### REQUIREMENT
Copy out every line of the records that contains the word "blue".

### THE DATA
============

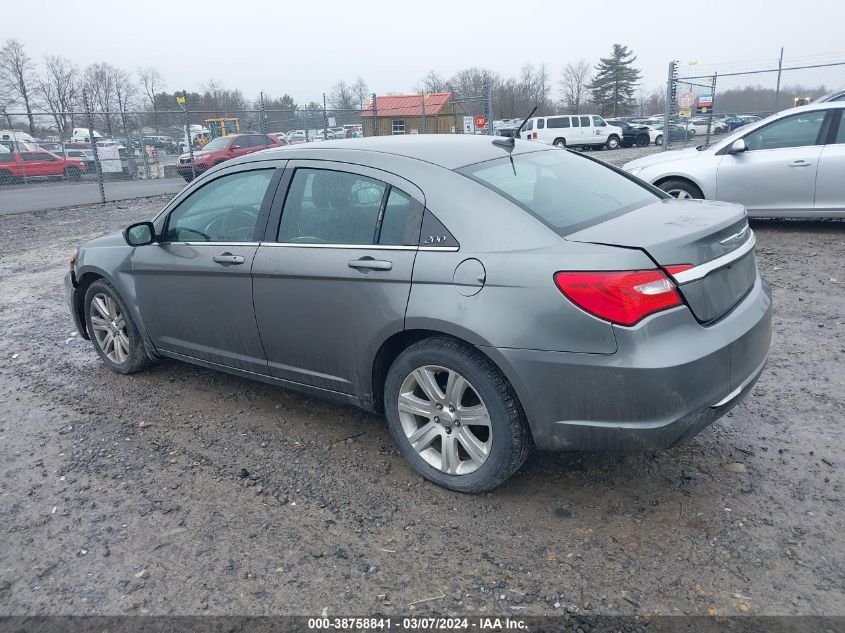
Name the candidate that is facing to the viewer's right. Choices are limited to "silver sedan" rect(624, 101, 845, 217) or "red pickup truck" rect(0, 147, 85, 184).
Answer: the red pickup truck

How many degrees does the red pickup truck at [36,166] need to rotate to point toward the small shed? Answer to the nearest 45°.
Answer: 0° — it already faces it

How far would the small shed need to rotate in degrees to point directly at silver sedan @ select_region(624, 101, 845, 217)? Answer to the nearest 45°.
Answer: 0° — it already faces it

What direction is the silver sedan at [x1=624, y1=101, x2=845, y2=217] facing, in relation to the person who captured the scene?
facing to the left of the viewer

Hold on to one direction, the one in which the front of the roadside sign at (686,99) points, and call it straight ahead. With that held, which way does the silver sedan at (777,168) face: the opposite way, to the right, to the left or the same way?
to the right

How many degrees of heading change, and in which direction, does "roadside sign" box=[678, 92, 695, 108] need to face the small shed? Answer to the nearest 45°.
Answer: approximately 135° to its right

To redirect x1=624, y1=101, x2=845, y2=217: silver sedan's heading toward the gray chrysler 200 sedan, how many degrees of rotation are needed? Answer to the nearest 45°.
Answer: approximately 90° to its left

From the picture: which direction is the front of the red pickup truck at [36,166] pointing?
to the viewer's right

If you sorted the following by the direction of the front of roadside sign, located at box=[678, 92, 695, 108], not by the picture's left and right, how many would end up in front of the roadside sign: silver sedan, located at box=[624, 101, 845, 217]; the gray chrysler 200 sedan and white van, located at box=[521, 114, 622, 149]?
2

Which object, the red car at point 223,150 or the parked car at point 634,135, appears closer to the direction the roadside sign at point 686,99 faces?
the red car
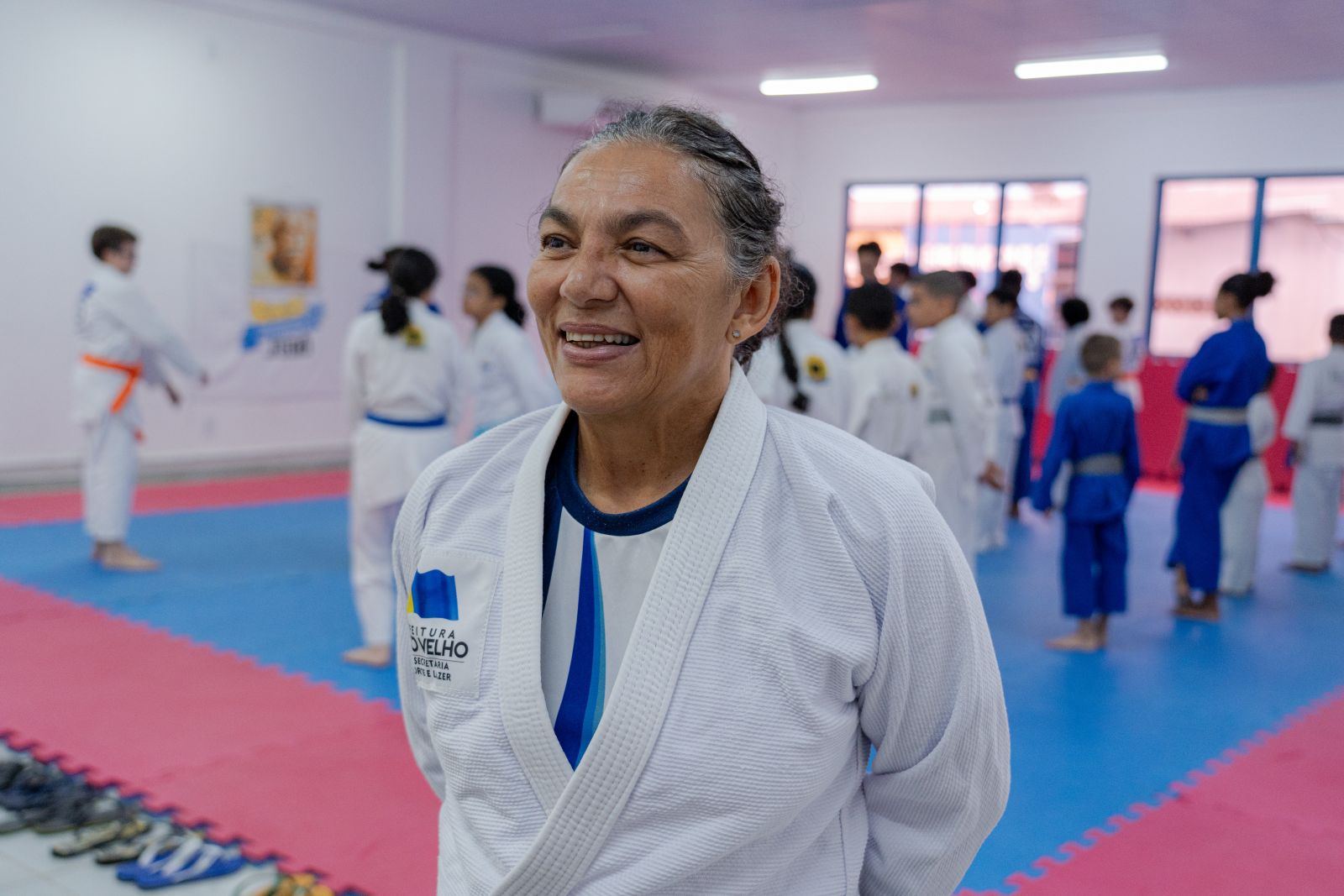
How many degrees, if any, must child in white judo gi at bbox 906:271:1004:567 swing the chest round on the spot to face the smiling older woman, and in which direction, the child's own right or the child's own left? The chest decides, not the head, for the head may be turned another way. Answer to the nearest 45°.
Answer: approximately 90° to the child's own left

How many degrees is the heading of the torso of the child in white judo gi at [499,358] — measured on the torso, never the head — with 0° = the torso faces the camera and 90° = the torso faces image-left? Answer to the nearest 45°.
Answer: approximately 90°

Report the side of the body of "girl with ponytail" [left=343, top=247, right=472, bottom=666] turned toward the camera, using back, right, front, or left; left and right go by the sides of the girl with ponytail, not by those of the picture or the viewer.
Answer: back

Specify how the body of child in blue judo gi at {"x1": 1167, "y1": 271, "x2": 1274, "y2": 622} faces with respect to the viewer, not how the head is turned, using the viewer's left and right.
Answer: facing to the left of the viewer

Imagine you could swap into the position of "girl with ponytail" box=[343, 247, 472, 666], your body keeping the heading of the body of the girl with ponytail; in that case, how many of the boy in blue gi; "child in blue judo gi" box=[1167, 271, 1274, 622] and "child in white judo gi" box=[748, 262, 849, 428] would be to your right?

============

### OUTPUT OF THE TASK
Specify how the body of child in blue judo gi at {"x1": 1167, "y1": 271, "x2": 1274, "y2": 622} faces with respect to the viewer, not how the head is turned, using the viewer's left and right.
Imagine you could swap into the position of "girl with ponytail" box=[343, 247, 472, 666], your body keeping the heading of the body of the girl with ponytail; in that case, how many of the boy in blue gi; "child in blue judo gi" box=[1167, 271, 1274, 622] and "child in white judo gi" box=[748, 262, 849, 428] would be to your right?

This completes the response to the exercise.